Landmark coordinate records:
■ ■ ■

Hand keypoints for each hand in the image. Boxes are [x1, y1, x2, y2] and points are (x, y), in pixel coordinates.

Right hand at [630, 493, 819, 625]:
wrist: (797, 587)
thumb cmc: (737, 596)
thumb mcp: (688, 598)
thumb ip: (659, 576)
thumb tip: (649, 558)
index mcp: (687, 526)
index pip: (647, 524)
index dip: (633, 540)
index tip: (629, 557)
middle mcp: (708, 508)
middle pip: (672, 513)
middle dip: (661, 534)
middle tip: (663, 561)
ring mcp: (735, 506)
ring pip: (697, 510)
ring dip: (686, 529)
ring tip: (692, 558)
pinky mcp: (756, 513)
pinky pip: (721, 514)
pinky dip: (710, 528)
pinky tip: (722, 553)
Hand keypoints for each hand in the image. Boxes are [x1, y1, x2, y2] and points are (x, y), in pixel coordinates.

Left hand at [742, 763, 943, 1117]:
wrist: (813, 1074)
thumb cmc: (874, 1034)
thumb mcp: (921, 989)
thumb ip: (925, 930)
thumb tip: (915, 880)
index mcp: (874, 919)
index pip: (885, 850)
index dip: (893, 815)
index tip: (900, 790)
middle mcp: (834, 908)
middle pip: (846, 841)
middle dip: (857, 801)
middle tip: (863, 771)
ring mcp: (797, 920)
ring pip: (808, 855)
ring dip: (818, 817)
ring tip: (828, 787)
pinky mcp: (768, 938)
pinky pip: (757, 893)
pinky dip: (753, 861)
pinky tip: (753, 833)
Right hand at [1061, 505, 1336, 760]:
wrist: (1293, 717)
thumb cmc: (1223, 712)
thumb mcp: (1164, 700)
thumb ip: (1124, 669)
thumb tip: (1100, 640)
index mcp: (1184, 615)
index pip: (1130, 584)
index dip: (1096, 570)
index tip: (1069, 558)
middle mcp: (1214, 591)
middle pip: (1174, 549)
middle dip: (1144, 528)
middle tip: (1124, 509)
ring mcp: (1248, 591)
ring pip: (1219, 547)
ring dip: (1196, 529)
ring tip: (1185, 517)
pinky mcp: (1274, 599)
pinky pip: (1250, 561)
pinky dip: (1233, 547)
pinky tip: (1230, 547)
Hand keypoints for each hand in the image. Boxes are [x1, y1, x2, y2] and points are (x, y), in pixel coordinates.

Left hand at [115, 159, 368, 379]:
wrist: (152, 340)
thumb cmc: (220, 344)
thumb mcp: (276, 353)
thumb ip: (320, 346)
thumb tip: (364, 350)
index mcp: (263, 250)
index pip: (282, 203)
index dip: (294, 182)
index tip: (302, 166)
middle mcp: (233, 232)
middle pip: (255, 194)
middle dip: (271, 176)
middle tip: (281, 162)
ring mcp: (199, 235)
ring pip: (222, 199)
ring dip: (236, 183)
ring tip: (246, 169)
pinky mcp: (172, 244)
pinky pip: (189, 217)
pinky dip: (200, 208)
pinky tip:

■ ■ ■

The answer consists only of the lines from the one containing "index dip: (294, 182)" to the end of the records, each written out exactly.

• ANSWER BOX:
index dip: (294, 182)
index tip: (302, 166)
middle mcp: (233, 232)
middle pip: (255, 194)
middle dip: (271, 176)
middle tip: (281, 162)
ring mcp: (199, 235)
ring pip: (222, 199)
ring dip: (236, 183)
ring tip: (246, 169)
pinky mcp: (172, 244)
pinky pip: (189, 217)
pinky dip: (200, 208)
pinky tip:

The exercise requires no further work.